本発明は、リチウム二次電池に用いる負極の製造方法に関する。
リチウムイオンの吸蔵放出により充電・放電を行うリチウム二次電池は、高容量、高電圧、高エネルギー密度といった特徴を兼ね備えていることから、OA機器、なかでも携帯電話、パソコン等の携帯情報機器の電源として非常に多く使用されている。このリチウム二次電池では、充電時に正極から負極へリチウムイオンが移行し、負極に吸蔵されたリチウムイオンが放電時に正極へ移行する。
リチウム二次電池の負極を構成する負極活物質としては、炭素粉末が多用されている。これは後で詳しく述べるが、炭素負極の容量、初期効率及びサイクル寿命といった各種特性の総合的な評価が高いためである。そして、この炭素粉末は、結着剤溶液と混合されてスラリー化され、そのスラリーを集電板の表面に塗布し乾燥後、加圧する粉末混練塗布乾燥法により負極シートとされる。ちなみに、正極を構成する正極活物質としては、リチウムを含有する遷移金属の酸化物、主にLiCoO2 などが使用されている。
現在多用されている炭素負極の問題点の一つは、他の負極に比べて理論容量が小さい点である。理論容量が小さいにもかかわらず、炭素負極が多用されているのは、初期効率、サイクル寿命といった容量以外の特性が高く、諸特性のバランスが良いためである。

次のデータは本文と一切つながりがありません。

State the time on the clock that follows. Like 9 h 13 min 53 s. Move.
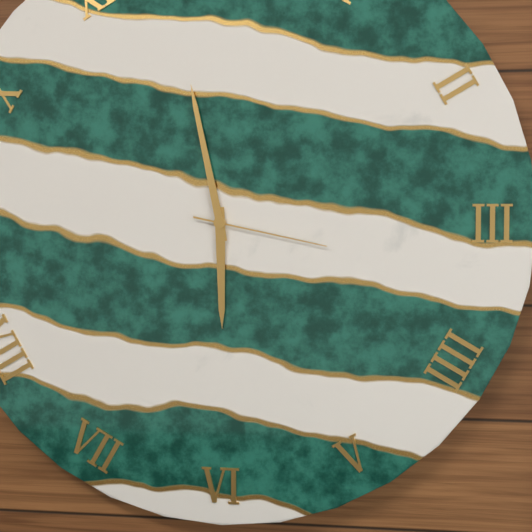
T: 5 h 58 min 17 s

携帯情報機器用電源として多用されるリチウム二次電池に関しては、更なる容量増大が求められており、この観点から炭素粉末より容量が大きい負極活物質の開発が進められている。そのような負極活物質の一つがSiOであり、SiOの理論容量は炭素の数倍に達する。それにもかかわらずSiO負極は実用化されていない。その最大の理由はSiO負極の初期効率が極端に低いからである。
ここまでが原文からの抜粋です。